Aim of the exercise: Please repeat the entries below exactly as written, leaving out any images.

Provided material:

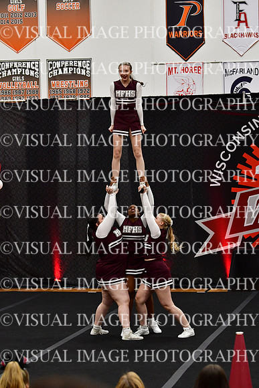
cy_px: 194
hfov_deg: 10.6
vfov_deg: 15.9
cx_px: 130
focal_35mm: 129
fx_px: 1391
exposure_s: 1/500
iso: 4000
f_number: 4
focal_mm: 86
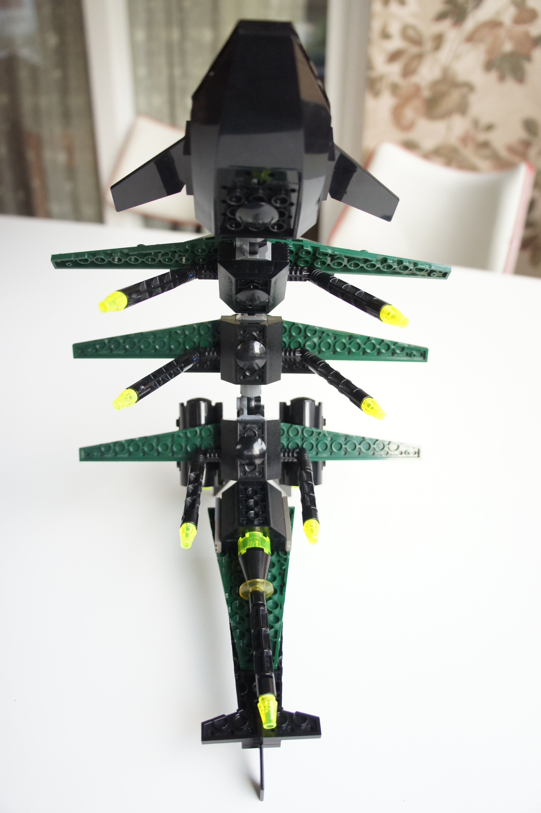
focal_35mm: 27
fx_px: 609
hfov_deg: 47.9
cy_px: 406
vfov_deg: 67.4
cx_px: 270
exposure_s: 1/250
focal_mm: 18
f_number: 3.5
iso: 4000
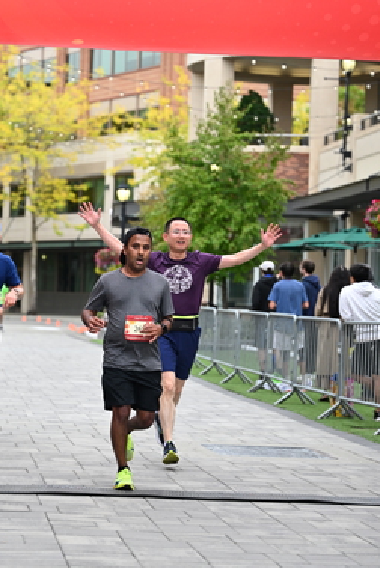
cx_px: 121
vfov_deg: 19.4
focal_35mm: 105
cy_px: 235
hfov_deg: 13.0
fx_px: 1659
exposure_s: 1/2000
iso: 640
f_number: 2.8
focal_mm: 72
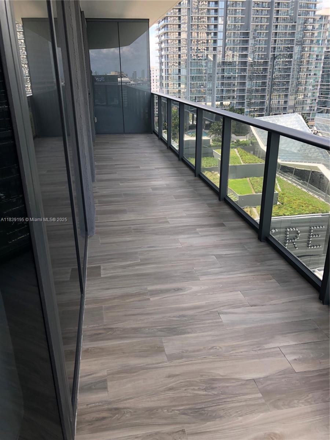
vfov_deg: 63.4
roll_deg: +1.0
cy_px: 220
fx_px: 356
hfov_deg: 49.7
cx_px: 165
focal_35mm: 28
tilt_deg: -21.7
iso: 20
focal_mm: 4
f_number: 1.8
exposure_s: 1/242
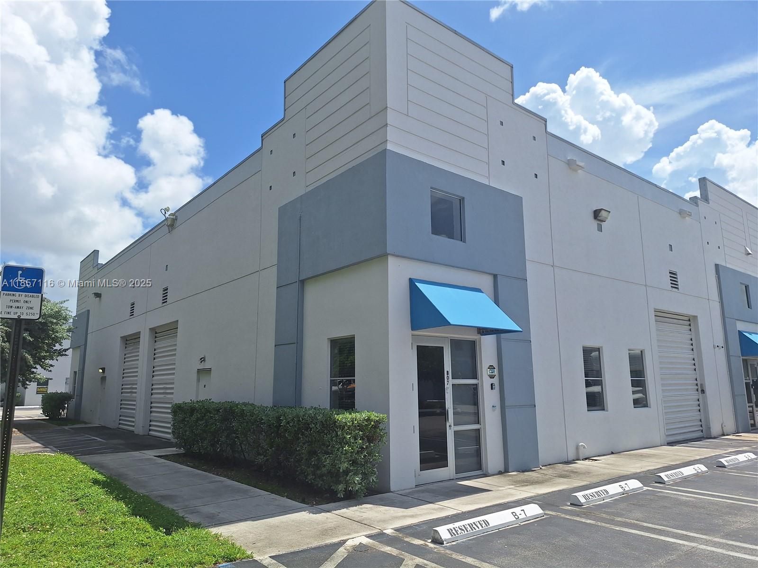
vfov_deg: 58.9
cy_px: 284
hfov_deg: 73.9
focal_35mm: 23
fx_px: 504
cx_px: 379
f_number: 1.8
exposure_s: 1/4950
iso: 40
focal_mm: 5.54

Output:
cy_px: 194
hfov_deg: 10.6
vfov_deg: 15.9
cx_px: 130
focal_35mm: 129
fx_px: 1391
exposure_s: 1/500
iso: 4000
f_number: 4
focal_mm: 86
focal_35mm: 27
fx_px: 609
hfov_deg: 47.9
cy_px: 406
vfov_deg: 67.4
cx_px: 270
exposure_s: 1/250
focal_mm: 18
f_number: 3.5
iso: 4000
cx_px: 121
vfov_deg: 19.4
focal_35mm: 105
cy_px: 235
hfov_deg: 13.0
fx_px: 1659
exposure_s: 1/2000
iso: 640
f_number: 2.8
focal_mm: 72
vfov_deg: 63.4
roll_deg: +1.0
cy_px: 220
fx_px: 356
hfov_deg: 49.7
cx_px: 165
focal_35mm: 28
tilt_deg: -21.7
iso: 20
focal_mm: 4
f_number: 1.8
exposure_s: 1/242
vfov_deg: 58.9
cy_px: 284
hfov_deg: 73.9
focal_35mm: 23
fx_px: 504
cx_px: 379
f_number: 1.8
exposure_s: 1/4950
iso: 40
focal_mm: 5.54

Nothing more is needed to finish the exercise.